I believe in not always forgiving. I was in an extremely abusive relationship for quite awhile. He physically, mentally, and emotionally abused me on a daily basis. I was being tortured and I was in hell. The fear and emotional devastation that I went through is unbelievable to me, even now. I moved to Iowa with him on false pretenses that everything would be different. That he would love all of me and the abuse would stop. I soon realized that he had fooled me into moving 2,000 miles away to isolate me from friends and family. So that I’d have nowhere to run.
On one particular night it had escalated to the point of him almost killing me. We were driving down the highway going home from the grocery store. We were arguing and all of a sudden he punched me in the mouth grabbed me by the head and started slamming it into the passenger window. He was slamming it so hard, I was sure the glass would break. I remember reaching for the door handle and pulling, praying to god that when I jumped someone would see me and would stop to help. But the door wouldn’t open. He kept slamming my head and punching me screaming how horrible I was and how I needed to keep quiet.
When we got home he finally stopped. I went into the bathroom and looked in the mirror the person I saw wasn’t me. My face and head were swollen, my lip was swollen, mascara running down my face. At that moment, I promised myself this was the last time. It would never happen again. A few days later I called my mom and told her I needed to come home. I left later that day and went to Tennessee to stay with my aunt and uncle until I got things figured out.

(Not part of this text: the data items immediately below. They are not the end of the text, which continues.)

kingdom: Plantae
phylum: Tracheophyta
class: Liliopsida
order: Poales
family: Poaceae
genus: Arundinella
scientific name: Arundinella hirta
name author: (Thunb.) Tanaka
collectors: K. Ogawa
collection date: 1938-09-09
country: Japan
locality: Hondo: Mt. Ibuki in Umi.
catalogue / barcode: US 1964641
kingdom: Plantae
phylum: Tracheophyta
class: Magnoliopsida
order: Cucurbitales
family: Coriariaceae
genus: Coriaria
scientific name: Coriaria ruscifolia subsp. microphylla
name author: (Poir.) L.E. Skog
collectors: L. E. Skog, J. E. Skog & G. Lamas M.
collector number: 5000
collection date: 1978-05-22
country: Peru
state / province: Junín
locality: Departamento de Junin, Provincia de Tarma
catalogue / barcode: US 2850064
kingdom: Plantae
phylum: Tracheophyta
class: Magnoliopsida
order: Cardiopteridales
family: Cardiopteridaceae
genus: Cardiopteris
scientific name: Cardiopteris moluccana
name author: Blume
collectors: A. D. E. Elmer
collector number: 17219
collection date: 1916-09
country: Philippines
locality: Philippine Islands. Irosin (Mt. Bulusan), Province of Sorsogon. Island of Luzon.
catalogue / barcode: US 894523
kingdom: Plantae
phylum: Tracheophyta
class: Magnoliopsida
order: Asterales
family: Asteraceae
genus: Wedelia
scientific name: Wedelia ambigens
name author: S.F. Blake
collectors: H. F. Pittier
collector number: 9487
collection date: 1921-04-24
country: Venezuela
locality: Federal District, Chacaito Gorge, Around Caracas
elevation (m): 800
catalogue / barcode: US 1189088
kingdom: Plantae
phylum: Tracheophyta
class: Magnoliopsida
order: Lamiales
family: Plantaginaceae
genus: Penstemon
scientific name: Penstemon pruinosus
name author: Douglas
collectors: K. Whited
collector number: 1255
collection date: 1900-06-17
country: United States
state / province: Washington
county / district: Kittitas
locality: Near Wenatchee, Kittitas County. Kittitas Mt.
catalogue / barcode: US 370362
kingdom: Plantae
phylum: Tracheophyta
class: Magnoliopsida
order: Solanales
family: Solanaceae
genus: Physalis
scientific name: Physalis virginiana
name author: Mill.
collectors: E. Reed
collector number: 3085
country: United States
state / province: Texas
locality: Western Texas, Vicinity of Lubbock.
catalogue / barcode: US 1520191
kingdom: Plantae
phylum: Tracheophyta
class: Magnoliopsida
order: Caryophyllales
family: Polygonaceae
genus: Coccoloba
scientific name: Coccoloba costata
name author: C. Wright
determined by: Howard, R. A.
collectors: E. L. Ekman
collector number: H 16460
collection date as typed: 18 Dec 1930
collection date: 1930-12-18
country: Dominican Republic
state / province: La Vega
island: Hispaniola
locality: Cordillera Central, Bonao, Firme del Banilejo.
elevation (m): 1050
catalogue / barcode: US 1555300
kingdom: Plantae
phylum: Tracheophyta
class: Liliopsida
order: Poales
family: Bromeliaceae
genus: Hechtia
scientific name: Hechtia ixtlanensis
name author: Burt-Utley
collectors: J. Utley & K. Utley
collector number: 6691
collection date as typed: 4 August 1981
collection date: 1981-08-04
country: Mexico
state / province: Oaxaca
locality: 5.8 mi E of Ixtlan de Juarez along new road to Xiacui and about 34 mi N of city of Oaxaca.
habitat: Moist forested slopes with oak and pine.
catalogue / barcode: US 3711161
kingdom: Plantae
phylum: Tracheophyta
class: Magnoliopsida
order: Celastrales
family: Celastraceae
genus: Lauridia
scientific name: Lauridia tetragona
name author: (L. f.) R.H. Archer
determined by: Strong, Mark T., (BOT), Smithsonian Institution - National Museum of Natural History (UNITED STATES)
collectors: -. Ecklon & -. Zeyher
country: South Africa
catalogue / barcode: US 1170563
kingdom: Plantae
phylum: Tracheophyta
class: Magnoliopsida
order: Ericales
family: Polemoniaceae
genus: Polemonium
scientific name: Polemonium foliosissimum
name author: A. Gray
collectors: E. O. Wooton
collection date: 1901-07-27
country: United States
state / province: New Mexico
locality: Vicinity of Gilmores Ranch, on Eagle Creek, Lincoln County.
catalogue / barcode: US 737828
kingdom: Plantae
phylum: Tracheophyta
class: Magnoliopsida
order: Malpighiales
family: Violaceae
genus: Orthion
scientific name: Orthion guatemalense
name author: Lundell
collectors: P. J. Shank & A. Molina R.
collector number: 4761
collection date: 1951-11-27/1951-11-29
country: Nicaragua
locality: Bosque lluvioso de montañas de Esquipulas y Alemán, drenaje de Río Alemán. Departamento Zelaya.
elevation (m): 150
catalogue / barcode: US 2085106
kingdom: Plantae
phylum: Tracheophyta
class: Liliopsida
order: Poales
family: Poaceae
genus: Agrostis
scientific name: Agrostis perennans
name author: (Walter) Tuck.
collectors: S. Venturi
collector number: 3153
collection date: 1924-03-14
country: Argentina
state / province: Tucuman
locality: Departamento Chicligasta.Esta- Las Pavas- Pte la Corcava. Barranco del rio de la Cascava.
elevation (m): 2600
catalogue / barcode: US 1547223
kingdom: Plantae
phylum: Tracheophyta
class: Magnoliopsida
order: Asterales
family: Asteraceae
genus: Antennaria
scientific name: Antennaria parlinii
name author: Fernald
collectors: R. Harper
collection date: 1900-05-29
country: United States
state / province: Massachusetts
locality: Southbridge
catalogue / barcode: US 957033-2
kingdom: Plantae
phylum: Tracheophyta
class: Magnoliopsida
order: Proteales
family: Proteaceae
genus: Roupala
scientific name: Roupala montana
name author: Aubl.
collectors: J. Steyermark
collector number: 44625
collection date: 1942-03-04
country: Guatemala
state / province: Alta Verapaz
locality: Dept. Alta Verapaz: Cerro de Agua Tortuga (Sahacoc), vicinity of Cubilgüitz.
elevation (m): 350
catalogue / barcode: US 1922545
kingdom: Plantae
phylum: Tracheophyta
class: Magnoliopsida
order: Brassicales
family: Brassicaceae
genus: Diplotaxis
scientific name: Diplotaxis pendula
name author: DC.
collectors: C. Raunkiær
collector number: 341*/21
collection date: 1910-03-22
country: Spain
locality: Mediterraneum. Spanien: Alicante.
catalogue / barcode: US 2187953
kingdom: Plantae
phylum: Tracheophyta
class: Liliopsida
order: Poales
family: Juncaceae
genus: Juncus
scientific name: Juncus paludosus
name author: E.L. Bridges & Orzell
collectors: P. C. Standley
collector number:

It took a lot for me to leave that September day, but it took a lot more trying to heal. My aunt and uncle took me to church three times a week and I started to pray again. Having faith in something helped me to regain faith in myself. At the end of my hiatus members of the church wished me luck and commented on how much I had changed in the short period of time. I was no longer that scared, insecure, meek girl I was that first Sunday. I was the person I was before meeting him. Funny, outgoing, dynamic. I realized once again that I’m worth something, that I am somebody and I do matter. Maybe not to him, but to a lot of others.
I can and never will forgive him for what he did to me. For the abuse and torture that he put me through. At one point after I had gotten to Tennessee I tried so hard to forgive, tried to make myself believe that I had. But now I realize, that in my eyes this is one of those things that is unforgivable. It’s not a burden not being able to forgive because I now know that I’m ok.